What is a WeakListener ?

Apache NetBeans Wiki Index

Note: These pages are being reviewed.

When you attach a listener to another object, via, for example, an addPropertyChangeListener() method, that other object now holds a reference to that listener.

In Java, any object that is referenced by another object which is still in use (i.e. referenced by something else that is still alive, and so forth) cannot be garbage collected. One of the most frequent sources of memory leaks in Swing applications is attaching a listener to some long-lived object and never detaching the listener. The entire object graph of the listener and anything it references is held in memory, whether it is needed or not, until the object being listened to is finally garbage collected.

Since listeners are often implemented as inner (non-static) classes of some other object, and an inner class keeps a reference to the object that created it, the outer object instance is kept in memory too.

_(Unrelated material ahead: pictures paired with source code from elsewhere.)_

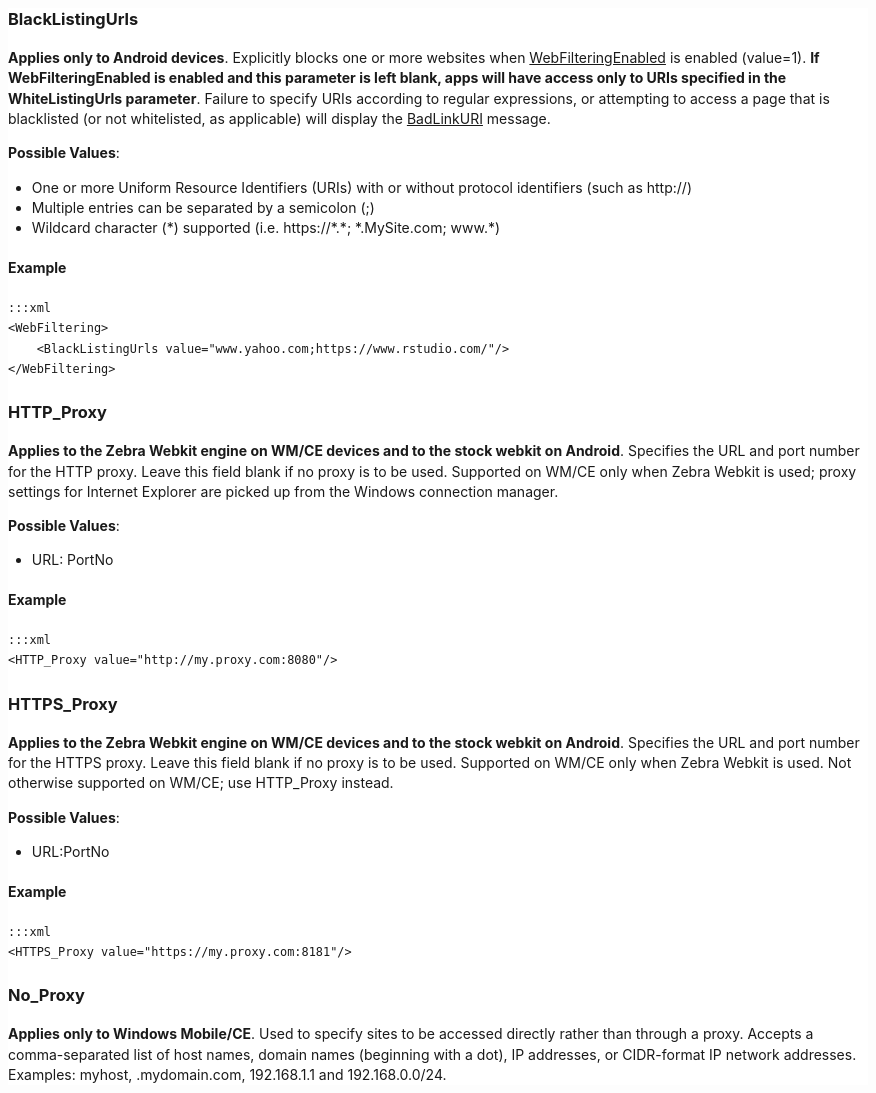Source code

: ### BlackListingUrls
**Applies only to Android devices**. Explicitly blocks one or more websites when [WebFilteringEnabled](#webfilteringenabled) is enabled (value=1). **If WebFilteringEnabled is enabled and this parameter is left blank, apps will have access only to URIs specified in the WhiteListingUrls parameter**. Failure to specify URIs according to regular expressions, or attempting to access a page that is blacklisted (or not whitelisted, as applicable) will display the [BadLinkURI](#badlinkuri) message. 

**Possible Values**:

* One or more Uniform Resource Identifiers (URIs) with or without protocol identifiers (such as http://) 
* Multiple entries can be separated by a semicolon (;)
* Wildcard character (&#42;) supported (i.e. https://&#42;.&#42;; &#42;.MySite.com; www.&#42;)

#### Example
	:::xml
	<WebFiltering>
		<BlackListingUrls value="www.yahoo.com;https://www.rstudio.com/"/>
	</WebFiltering>

### HTTP_Proxy
**Applies to the Zebra Webkit engine on WM/CE devices and to the stock webkit on Android**. Specifies the URL and port number for the HTTP proxy. Leave this field blank if no proxy is to be used. Supported on WM/CE only when Zebra Webkit is used; proxy settings for Internet Explorer are picked up from the Windows connection manager.

**Possible Values**:

* URL: PortNo

#### Example
	:::xml
	<HTTP_Proxy value="http://my.proxy.com:8080"/>

### HTTPS_Proxy
**Applies to the Zebra Webkit engine on WM/CE devices and to the stock webkit on Android**. Specifies the URL and port number for the HTTPS proxy. Leave this field blank if no proxy is to be used. Supported on WM/CE only when Zebra Webkit is used. Not otherwise supported on WM/CE; use HTTP_Proxy instead.

**Possible Values**:

* URL:PortNo

#### Example
	:::xml
	<HTTPS_Proxy value="https://my.proxy.com:8181"/>

### No_Proxy
**Applies only to Windows Mobile/CE**.  Used to specify sites to be accessed directly rather than through a proxy. Accepts a comma-separated list of host names, domain names (beginning with a dot), IP addresses, or CIDR-format IP network addresses. Examples: myhost, .mydomain.com, 192.168.1.1 and 192.168.0.0/24. 
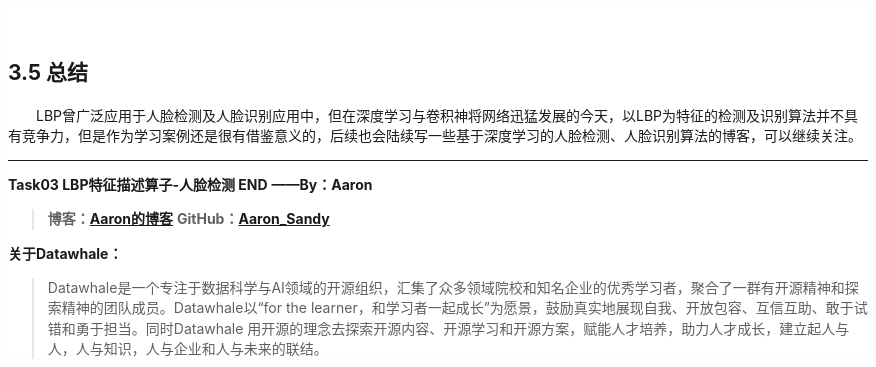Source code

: &emsp;

## 3.5 总结

&emsp;&emsp;LBP曾广泛应用于人脸检测及人脸识别应用中，但在深度学习与卷积神将网络迅猛发展的今天，以LBP为特征的检测及识别算法并不具有竞争力，但是作为学习案例还是很有借鉴意义的，后续也会陆续写一些基于深度学习的人脸检测、人脸识别算法的博客，可以继续关注。


-----------------------
**Task03 LBP特征描述算子-人脸检测 END**
**——By：Aaron**
>**博客：[Aaron的博客](https://blog.csdn.net/weixin_39940512)**
**GitHub：[Aaron_Sandy](https://sandy1230.github.io/)**





**关于Datawhale：**

>Datawhale是一个专注于数据科学与AI领域的开源组织，汇集了众多领域院校和知名企业的优秀学习者，聚合了一群有开源精神和探索精神的团队成员。Datawhale以“for the learner，和学习者一起成长”为愿景，鼓励真实地展现自我、开放包容、互信互助、敢于试错和勇于担当。同时Datawhale 用开源的理念去探索开源内容、开源学习和开源方案，赋能人才培养，助力人才成长，建立起人与人，人与知识，人与企业和人与未来的联结。






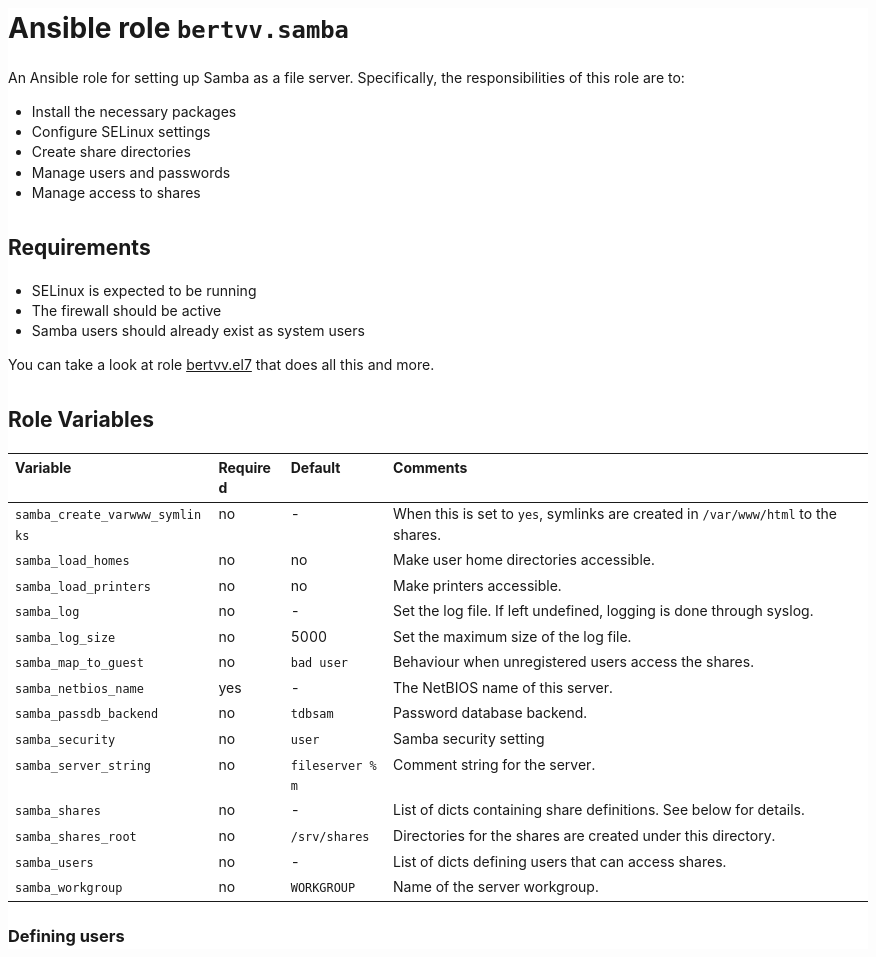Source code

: # Ansible role `bertvv.samba`

An Ansible role for setting up Samba as a file server. Specifically, the responsibilities of this role are to:

- Install the necessary packages
- Configure SELinux settings
- Create share directories
- Manage users and passwords
- Manage access to shares

## Requirements

- SELinux is expected to be running
- The firewall should be active
- Samba users should already exist as system users

You can take a look at role [bertvv.el7](https://galaxy.ansible.com/list#/roles/2305) that does all this and more.

## Role Variables


| Variable                       | Required | Default         | Comments                                                                          |
| :---                           | :---     | :---            | :---                                                                              |
| `samba_create_varwww_symlinks` | no       | -               | When this is set to `yes`, symlinks are created in `/var/www/html` to the shares. |
| `samba_load_homes`             | no       | no              | Make user home directories accessible.                                            |
| `samba_load_printers`          | no       | no              | Make printers accessible.                                                         |
| `samba_log`                    | no       | -               | Set the log file. If left undefined, logging is done through syslog.              |
| `samba_log_size`               | no       | 5000            | Set the maximum size of the log file.                                             |
| `samba_map_to_guest`           | no       | `bad user`      | Behaviour when unregistered users access the shares.                              |
| `samba_netbios_name`           | yes      | -               | The NetBIOS name of this server.                                                  |
| `samba_passdb_backend`         | no       | `tdbsam`        | Password database backend.                                                        |
| `samba_security`               | no       | `user`          | Samba security setting                                                            |
| `samba_server_string`          | no       | `fileserver %m` | Comment string for the server.                                                    |
| `samba_shares`                 | no       | -               | List of dicts containing share definitions. See below for details.                |
| `samba_shares_root`            | no       | `/srv/shares`   | Directories for the shares are created under this directory.                      |
| `samba_users`                  | no       | -               | List of dicts defining users that can access shares.                              |
| `samba_workgroup`              | no       | `WORKGROUP`     | Name of the server workgroup.                                                     |

### Defining users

WeakListeners is a factory class which wraps your event listener in another one, but it only weakly (using java.lang.ref.WeakReference) references your actual listener. That means that, even though you are listening for changes, that will not block your listener from being garbage collected if nothing else still references it.

There is one caveat to using WeakListeners - if you do something like this:

someObject.addPropertyChangeListener(WeakListeners.propertyChange(new PropertyChangeListener() {
   public void propertyChange(PropertyChangeEvent evt) {
}, someObject);

in fact you are not listening on someObject for any amount of time - the anonymous PropertyChangeListener you created will be instantly garbage-collected. So keep a reference to your listener when using WeakListeners.